Zack Kopplin wrote in ThinkProgress about the efforts of Focus on the Family to infiltrate public schools under the radar:
For the most part, when schools share Focus on the Family materials, it appears to be the work of random staff members, who may not know much about the organization they are promoting. But some schools are actively teaching class using Focus on the Family’s materials.
No matter which Focus on the Family message these materials are spreading, whether it’s anti-gay or just religious parenting and discipline, they’re not resources that should be promoted by public schools or the government.
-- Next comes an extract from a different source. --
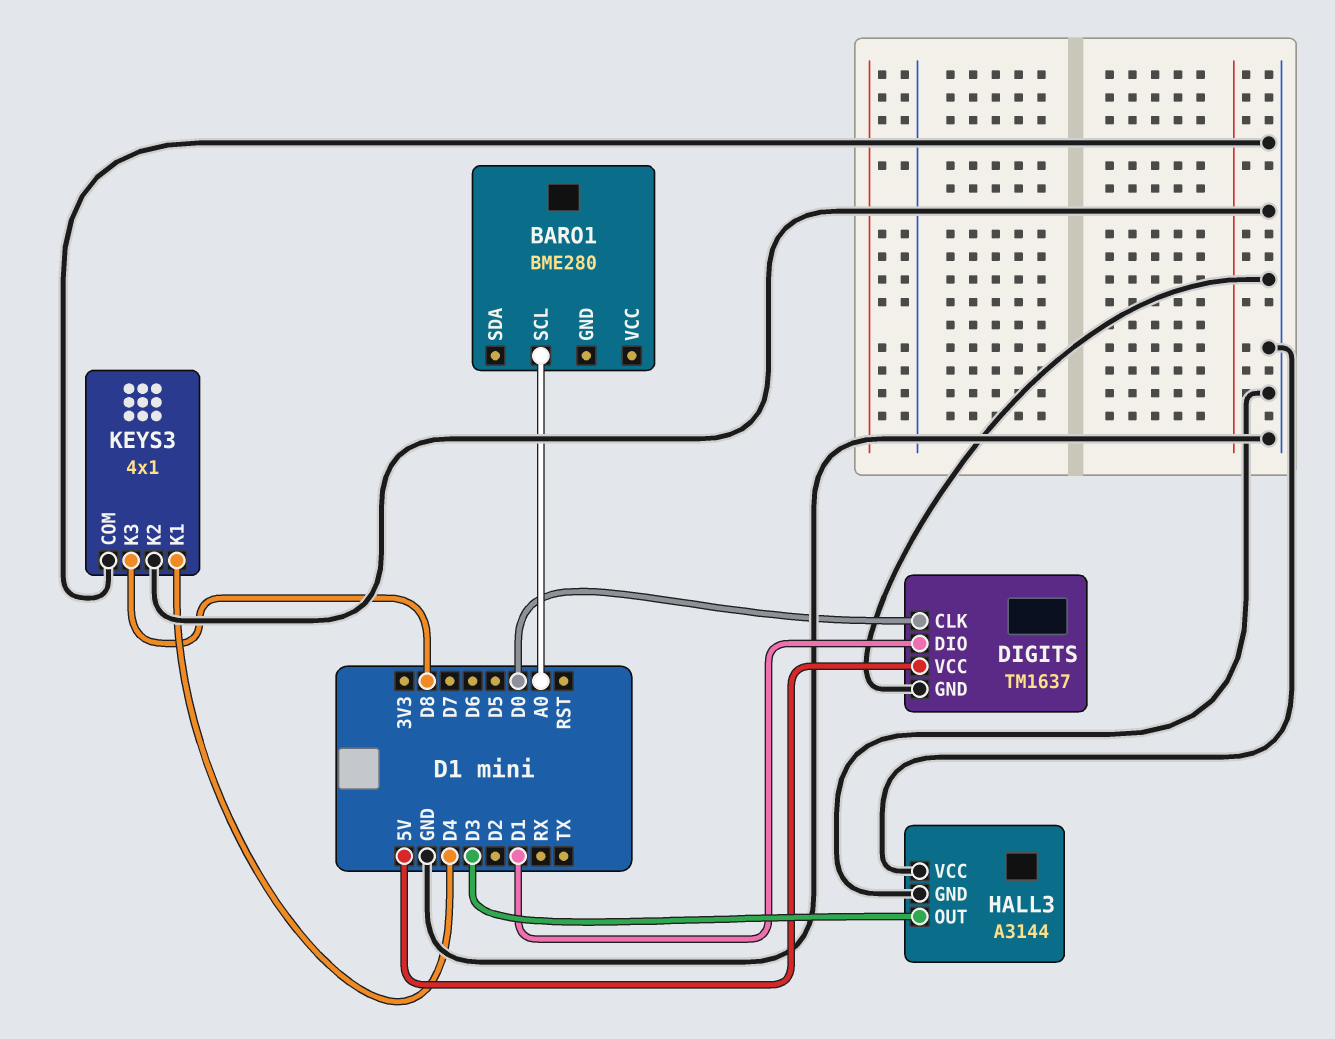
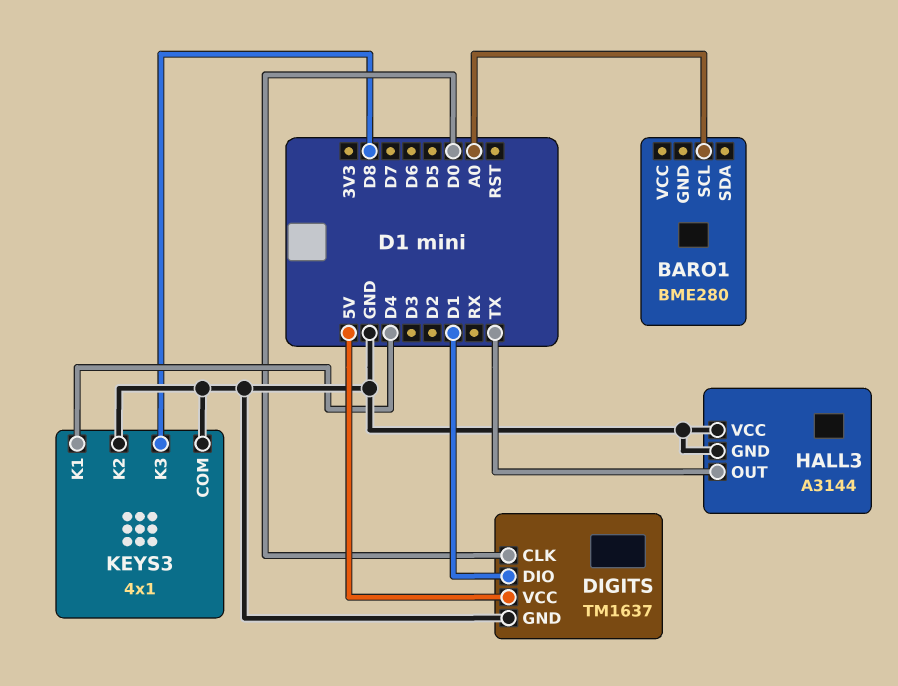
HALL3 pin OUT: D3 -> TX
Groups like Focus on the Family and their anti-gay agenda helps create the environment where someone thinks it’s okay to kill LGBT people like we saw in the recent Orlando murders.
According to the Southern Poverty Law Center:
No one has spread the anti-gay gospel as widely, or with as much political impact, as James Dobson, the former child development professor and spanking enthusiast who founded Focus on the Family (FOF) in 1977.
On Focus’ 47-acre campus in Colorado Springs, some 1,300 employees battle against gay rights, sex education and women’s rights with an enormous annual budget of $130 million. Dobson’s radio show, dispensing homespun parenting advice along with jabs at “the militant homosexual agenda,” is heard daily on more than 9,000 radio stations worldwide, giving him an estimated listening audience of more than 200 million.
We all need to check our local schools to see what classroom materials they are using and where those materials came from.
Focus on the Family or their materials shouldn’t be used or promoted in the public schools.